The task>
Print the records below word for word, but leave out the pictures.
[[ Exercise inputs open ]]
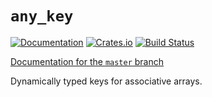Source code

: # `any_key`

[![Documentation](https://docs.rs/any_key/badge.svg)](https://docs.rs/any_key)
[![Crates.io](https://img.shields.io/crates/v/any_key.svg)](https://crates.io/crates/any_key)
[![Build Status](https://github.com/Rufflewind/any_key/actions/workflows/build.yml/badge.svg)](https://github.com/Rufflewind/any_key/actions/workflows/build.yml)

[Documentation for the `master` branch](https://rufflewind.com/any_key)

Dynamically typed keys for associative arrays.
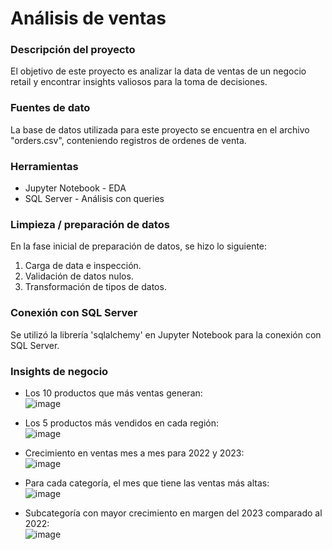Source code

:# Análisis de ventas

### Descripción del proyecto

El objetivo de este proyecto es analizar la data de ventas de un negocio retail y encontrar insights valiosos para la toma de decisiones.

### Fuentes de dato

La base de datos utilizada para este proyecto se encuentra en el archivo "orders.csv", conteniendo registros de ordenes de venta.

### Herramientas

- Jupyter Notebook - EDA
- SQL Server - Análisis con queries

### Limpieza / preparación de datos

En la fase inicial de preparación de datos, se hizo lo siguiente:
1. Carga de data e inspección.
2. Validación de datos nulos.
3. Transformación de tipos de datos.

### Conexión con SQL Server

Se utilizó la librería 'sqlalchemy' en Jupyter Notebook para la conexión con SQL Server.

### Insights de negocio

- Los 10 productos que más ventas generan:\
  ![image](https://github.com/user-attachments/assets/aeda8518-5028-4416-a225-ca93fae98bc0)

- Los 5 productos más vendidos en cada región:\
  ![image](https://github.com/user-attachments/assets/4789fdf6-4b58-4d75-83f6-9eb1cade9b60)

- Crecimiento en ventas mes a mes para 2022 y 2023:\
  ![image](https://github.com/user-attachments/assets/395c0663-de9b-486f-aef0-94686ea48269)

- Para cada categoría, el mes que tiene las ventas más altas:\
  ![image](https://github.com/user-attachments/assets/823ce14a-c78d-4194-b737-54fffbb0d5a1)

- Subcategoría con mayor crecimiento en margen del 2023 comparado al 2022:\
  ![image](https://github.com/user-attachments/assets/86e4d778-edbd-426d-b42b-4aa58fa13726)
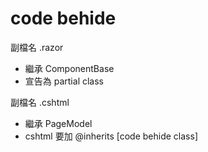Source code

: # code behide

副檔名 .razor

- 繼承 ComponentBase
- 宣告為 partial class

副檔名 .cshtml

- 繼承 PageModel
- cshtml 要加 @inherits [code behide class]

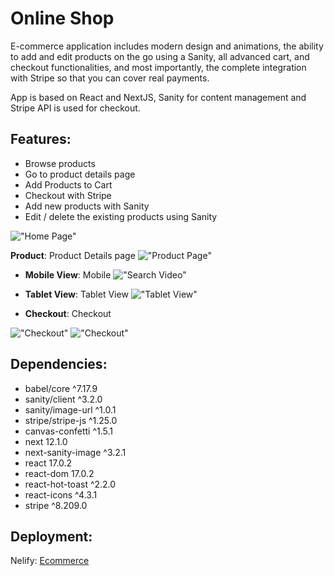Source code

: # Online Shop

E-commerce application includes modern design and animations, the ability to add and edit products on the go using a Sanity, all advanced cart, and checkout functionalities, and most importantly, the complete integration with Stripe so that you can cover real payments.

App is based on React and NextJS, Sanity for content management and Stripe API is used for checkout.


## Features:
- Browse products
- Go to product details page
- Add Products to Cart
- Checkout with Stripe
- Add new products with Sanity
- Edit / delete the existing products using Sanity


!["Home Page"](https://github.com/MustafaPaigeer/online-shop/blob/master/public/screenshots/1.png)

**Product**: Product Details page
!["Product Page"](https://github.com/MustafaPaigeer/online-shop/blob/master/public/screenshots/2.png)

- **Mobile View**: Mobile
  !["Search Video"](https://github.com/MustafaPaigeer/online-shop/blob/master/public/screenshots/4.png)

- **Tablet View**: Tablet View
  !["Tablet View"](https://github.com/MustafaPaigeer/online-shop/blob/master/public/screenshots/3.png)

- **Checkout**: Checkout

!["Checkout"](https://github.com/MustafaPaigeer/online-shop/blob/master/public/screenshots/5.png)
!["Checkout"](https://github.com/MustafaPaigeer/online-shop/blob/master/public/screenshots/6.png)

## Dependencies:

- babel/core ^7.17.9
- sanity/client ^3.2.0
- sanity/image-url ^1.0.1
- stripe/stripe-js ^1.25.0
- canvas-confetti ^1.5.1
- next 12.1.0
- next-sanity-image ^3.2.1
- react 17.0.2
- react-dom 17.0.2
- react-hot-toast ^2.2.0
- react-icons ^4.3.1
- stripe ^8.209.0


## Deployment:
Nelify:
[Ecommerce]()


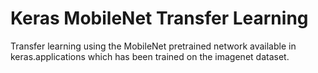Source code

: # Keras MobileNet Transfer Learning
Transfer learning using the MobileNet pretrained network available in keras.applications which has been trained on the imagenet dataset.
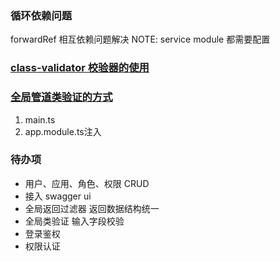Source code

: ### 循环依赖问题

[](https://docs.nestjs.com/fundamentals/circular-dependency)
forwardRef 相互依赖问题解决
NOTE: service  module 都需要配置


###  [class-validator 校验器的使用](https://github.com/typestack/class-validator)

### [全局管道类验证的方式](https://docs.nestjs.cn/9/pipes?id=%e7%b1%bb%e9%aa%8c%e8%af%81%e5%99%a8)
1. main.ts
2. app.module.ts注入

### 待办项
- 用户、应用、角色、权限 CRUD
- 接入 swagger ui
- 全局返回过滤器 返回数据结构统一
- 全局类验证 输入字段校验
- 登录鉴权
- 权限认证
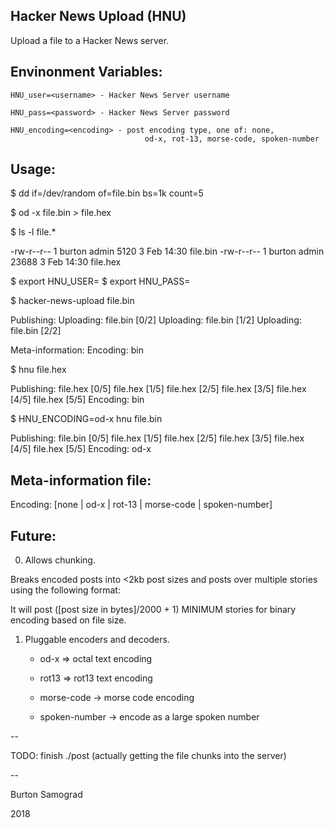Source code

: Hacker News Upload (HNU)
------------------------

Upload a file to a Hacker News server.

Envinonment Variables:
---------------------

	HNU_user=<username> - Hacker News Server username
	
	HNU_pass=<password> - Hacker News Server password
	
	HNU_encoding=<encoding> - post encoding type, one of: none,
                             	  od-x, rot-13, morse-code, spoken-number

Usage:
-----

$ dd if=/dev/random of=file.bin bs=1k count=5

$ od -x file.bin > file.hex

$ ls -l file.*

-rw-r--r--  1 burton  admin   5120  3 Feb 14:30 file.bin
-rw-r--r--  1 burton  admin  23688  3 Feb 14:30 file.hex

$ export HNU_USER=<your Hacker News Server username>
$ export HNU_PASS=<your Hacker News Server password>

$ hacker-news-upload file.bin

Publishing:
Uploading: file.bin [0/2]
Uploading: file.bin [1/2]
Uploading: file.bin [2/2]

Meta-information:
Encoding: bin

$ hnu file.hex

Publishing:
file.hex [0/5]
file.hex [1/5]
file.hex [2/5]
file.hex [3/5]
file.hex [4/5]
file.hex [5/5]
Encoding: bin

$ HNU_ENCODING=od-x hnu file.bin

Publishing:
file.bin [0/5]
file.hex [1/5]
file.hex [2/5]
file.hex [3/5]
file.hex [4/5]
file.hex [5/5]
Encoding: od-x


Meta-information file:
----------------------

Encoding: [none | od-x | rot-13 | morse-code | spoken-number]

Future:
-------

0) Allows chunking.

Breaks encoded posts into <2kb post sizes and posts over multiple
stories using the following format:

It will post ([post size in bytes]/2000 + 1) MINIMUM stories for
binary encoding based on file size.

1) Pluggable encoders and decoders.

   - od-x => octal text encoding
   
   - rot13 => rot13 text encoding
   
   - morse-code -> morse code encoding
   
   - spoken-number -> encode as a large spoken number

--

TODO: finish ./post (actually getting the file chunks into the server)

--

Burton Samograd

2018

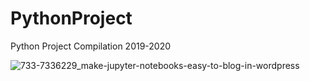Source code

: # PythonProject
Python Project Compilation 2019-2020

![733-7336229_make-jupyter-notebooks-easy-to-blog-in-wordpress](https://user-images.githubusercontent.com/103131773/163323558-de5e29fe-ff35-407b-81e4-cbc5637b1f9b.png)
[[ Exercise inputs closed ]]
Expected answer>
Source code

: # `any_key`

[![Documentation](https://docs.rs/any_key/badge.svg)](https://docs.rs/any_key)
[![Crates.io](https://img.shields.io/crates/v/any_key.svg)](https://crates.io/crates/any_key)
[![Build Status](https://github.com/Rufflewind/any_key/actions/workflows/build.yml/badge.svg)](https://github.com/Rufflewind/any_key/actions/workflows/build.yml)

[Documentation for the `master` branch](https://rufflewind.com/any_key)

Dynamically typed keys for associative arrays.
Source code

:# Análisis de ventas

### Descripción del proyecto

El objetivo de este proyecto es analizar la data de ventas de un negocio retail y encontrar insights valiosos para la toma de decisiones.

### Fuentes de dato

La base de datos utilizada para este proyecto se encuentra en el archivo "orders.csv", conteniendo registros de ordenes de venta.

### Herramientas

- Jupyter Notebook - EDA
- SQL Server - Análisis con queries

### Limpieza / preparación de datos

En la fase inicial de preparación de datos, se hizo lo siguiente:
1. Carga de data e inspección.
2. Validación de datos nulos.
3. Transformación de tipos de datos.

### Conexión con SQL Server

Se utilizó la librería 'sqlalchemy' en Jupyter Notebook para la conexión con SQL Server.

### Insights de negocio

- Los 10 productos que más ventas generan:\
  ![image](https://github.com/user-attachments/assets/aeda8518-5028-4416-a225-ca93fae98bc0)

- Los 5 productos más vendidos en cada región:\
  ![image](https://github.com/user-attachments/assets/4789fdf6-4b58-4d75-83f6-9eb1cade9b60)

- Crecimiento en ventas mes a mes para 2022 y 2023:\
  ![image](https://github.com/user-attachments/assets/395c0663-de9b-486f-aef0-94686ea48269)

- Para cada categoría, el mes que tiene las ventas más altas:\
  ![image](https://github.com/user-attachments/assets/823ce14a-c78d-4194-b737-54fffbb0d5a1)

- Subcategoría con mayor crecimiento en margen del 2023 comparado al 2022:\
  ![image](https://github.com/user-attachments/assets/86e4d778-edbd-426d-b42b-4aa58fa13726)
Source code

: # code behide

副檔名 .razor

- 繼承 ComponentBase
- 宣告為 partial class

副檔名 .cshtml

- 繼承 PageModel
- cshtml 要加 @inherits [code behide class]

Source code

: # Online Shop

E-commerce application includes modern design and animations, the ability to add and edit products on the go using a Sanity, all advanced cart, and checkout functionalities, and most importantly, the complete integration with Stripe so that you can cover real payments.

App is based on React and NextJS, Sanity for content management and Stripe API is used for checkout.


## Features:
- Browse products
- Go to product details page
- Add Products to Cart
- Checkout with Stripe
- Add new products with Sanity
- Edit / delete the existing products using Sanity


!["Home Page"](https://github.com/MustafaPaigeer/online-shop/blob/master/public/screenshots/1.png)

**Product**: Product Details page
!["Product Page"](https://github.com/MustafaPaigeer/online-shop/blob/master/public/screenshots/2.png)

- **Mobile View**: Mobile
  !["Search Video"](https://github.com/MustafaPaigeer/online-shop/blob/master/public/screenshots/4.png)

- **Tablet View**: Tablet View
  !["Tablet View"](https://github.com/MustafaPaigeer/online-shop/blob/master/public/screenshots/3.png)

- **Checkout**: Checkout

!["Checkout"](https://github.com/MustafaPaigeer/online-shop/blob/master/public/screenshots/5.png)
!["Checkout"](https://github.com/MustafaPaigeer/online-shop/blob/master/public/screenshots/6.png)

## Dependencies:

- babel/core ^7.17.9
- sanity/client ^3.2.0
- sanity/image-url ^1.0.1
- stripe/stripe-js ^1.25.0
- canvas-confetti ^1.5.1
- next 12.1.0
- next-sanity-image ^3.2.1
- react 17.0.2
- react-dom 17.0.2
- react-hot-toast ^2.2.0
- react-icons ^4.3.1
- stripe ^8.209.0


## Deployment:
Nelify:
[Ecommerce]()


Source code

: # Keras MobileNet Transfer Learning
Transfer learning using the MobileNet pretrained network available in keras.applications which has been trained on the imagenet dataset.
Source code

: ### 循环依赖问题

[](https://docs.nestjs.com/fundamentals/circular-dependency)
forwardRef 相互依赖问题解决
NOTE: service  module 都需要配置


###  [class-validator 校验器的使用](https://github.com/typestack/class-validator)

### [全局管道类验证的方式](https://docs.nestjs.cn/9/pipes?id=%e7%b1%bb%e9%aa%8c%e8%af%81%e5%99%a8)
1. main.ts
2. app.module.ts注入

### 待办项
- 用户、应用、角色、权限 CRUD
- 接入 swagger ui
- 全局返回过滤器 返回数据结构统一
- 全局类验证 输入字段校验
- 登录鉴权
- 权限认证
Source code

: Hacker News Upload (HNU)
------------------------

Upload a file to a Hacker News server.

Envinonment Variables:
---------------------

	HNU_user=<username> - Hacker News Server username
	
	HNU_pass=<password> - Hacker News Server password
	
	HNU_encoding=<encoding> - post encoding type, one of: none,
                             	  od-x, rot-13, morse-code, spoken-number

Usage:
-----

$ dd if=/dev/random of=file.bin bs=1k count=5

$ od -x file.bin > file.hex

$ ls -l file.*

-rw-r--r--  1 burton  admin   5120  3 Feb 14:30 file.bin
-rw-r--r--  1 burton  admin  23688  3 Feb 14:30 file.hex

$ export HNU_USER=<your Hacker News Server username>
$ export HNU_PASS=<your Hacker News Server password>

$ hacker-news-upload file.bin

Publishing:
Uploading: file.bin [0/2]
Uploading: file.bin [1/2]
Uploading: file.bin [2/2]

Meta-information:
Encoding: bin

$ hnu file.hex

Publishing:
file.hex [0/5]
file.hex [1/5]
file.hex [2/5]
file.hex [3/5]
file.hex [4/5]
file.hex [5/5]
Encoding: bin

$ HNU_ENCODING=od-x hnu file.bin

Publishing:
file.bin [0/5]
file.hex [1/5]
file.hex [2/5]
file.hex [3/5]
file.hex [4/5]
file.hex [5/5]
Encoding: od-x


Meta-information file:
----------------------

Encoding: [none | od-x | rot-13 | morse-code | spoken-number]

Future:
-------

0) Allows chunking.

Breaks encoded posts into <2kb post sizes and posts over multiple
stories using the following format:

It will post ([post size in bytes]/2000 + 1) MINIMUM stories for
binary encoding based on file size.

1) Pluggable encoders and decoders.

   - od-x => octal text encoding
   
   - rot13 => rot13 text encoding
   
   - morse-code -> morse code encoding
   
   - spoken-number -> encode as a large spoken number

--

TODO: finish ./post (actually getting the file chunks into the server)

--

Burton Samograd

2018

Source code

: # PythonProject
Python Project Compilation 2019-2020

![733-7336229_make-jupyter-notebooks-easy-to-blog-in-wordpress](https://user-images.githubusercontent.com/103131773/163323558-de5e29fe-ff35-407b-81e4-cbc5637b1f9b.png)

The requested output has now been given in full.